The description remains apt today.
All the curses of Parashat Bechukotai have been fulfilled, but so has the Divine promise: "I will not be utterly disgusted with them nor will I spit them out to obliterate them, to annul my Covenant with them . . ." And those who survived as Jews are precisely those who preserved that Covenant. Groups that denied either the Written or Oral Torah, like the Sadduccees and the Karaites, have disappeared. Demographic trends point to the same result today.
ASA-EL'S ESSAY struck a deep personal chord, for the issues he addresses are ones with which I have grappled. All our ancestors viewed God's choice of the Jewish people in a different light than Asa-El, who, it seems, would have preferred that God had chosen someone else. Our ancestors' perspective played a large role in my own religious journey, and perhaps explains my own profound sadness on reading the words quoted at the outset.
Not only did God choose the Jews, but ever since we proclaimed at Sinai, "We will do and we will understand," we have been choosing Him. Our ancestors not only accepted their fate, they chose that fate by insisting on remaining faithful to God. Their feeling of closeness to Him was worth all the suffering that went with being His chosen. Even at the stake, they sang, Ata bahartanu - You have singled us out from among the nations. Read the Book of Fire at the Diaspora Museum, and you will learn that no Jew for almost the entire 2,000 years of Exile was able to view the future confident that his children and grandchildren would live in peace in the same place. Pogroms and expulsion were not just grim possibilities, but an ever-present reality. No Jewish community, it seems, ever enjoyed 80 years of continuous tranquility.
Every Jew living today is the product of an unbroken chain of ancestors, each of whom chose his or her relationship to God over every blandishment that gentile society held out to the most literate members of that society, and in the face of every torture and affliction.
That realization struck me in the face more than a quarter of a century ago on the morning of the Entebbe rescue. As complete strangers embraced on the bus, I asked myself why I felt so close to my fellow passengers despite all the obvious differences between us - skin color, language, personal and familial history. Why did these differences count for so little on the Egged bus, when they loomed so large on a New York City subway? The only answer I could give was our common chain of ancestors - great scholars and humble folk alike - who in every place and over thousands of years found in their connection to God the reason and strength to endure as Jews.
That morning, I began to ask myself whether I - the product of suburbia and America's elite universities - could still tap into that same spiritual power. The question was far from academic, for if I concluded that my ancestors had chosen wrongly, that their belief in God and His revelation was a beautiful delusion, then I would cut myself off from the chain of Jewish history.
What my ancestors had suffered could not obligate me to choose the same life they had.
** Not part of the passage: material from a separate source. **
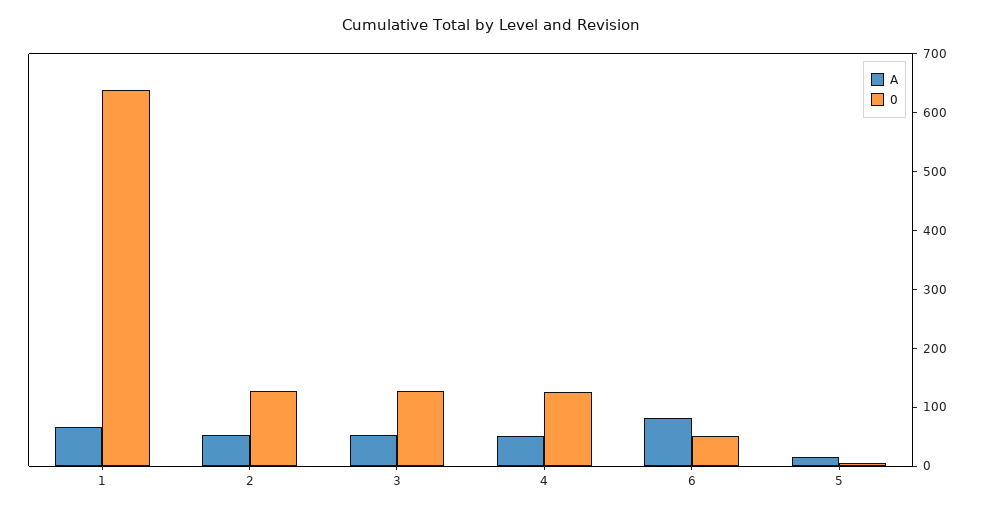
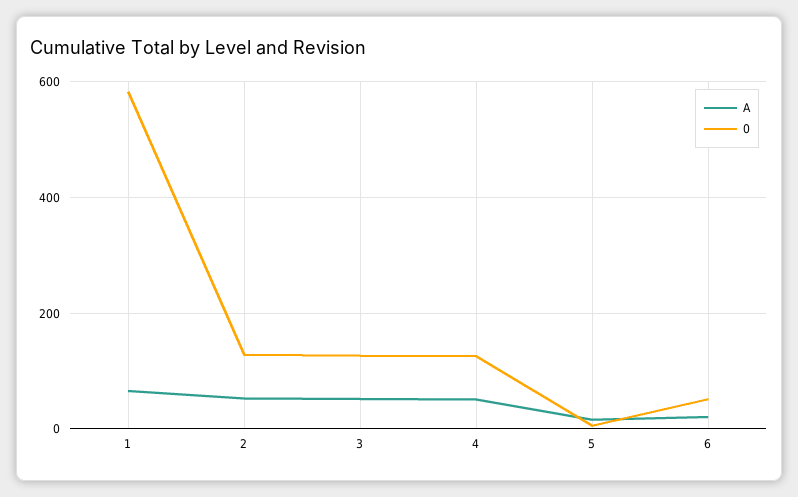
0, 1: 640 -> 580
A, 6: 80 -> 20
But at the very least, I, whose Judaism had entailed so little, owed it to them to find out whether their choice could become mine.
Today I am part of that chain of believing Jews who recite every morning, "Blessed art Thou God, our Lord, King of the Universe, Who did not make me a gentile" When I do so, I think not of a drunken peasant, but of the most elevated gentile - Goethe or Mozart. No matter how great the achievements of non-Jews may be, the greatest privilege is to have been born into this tiny, despised people, who received His Law and whose every moment is filled with purpose.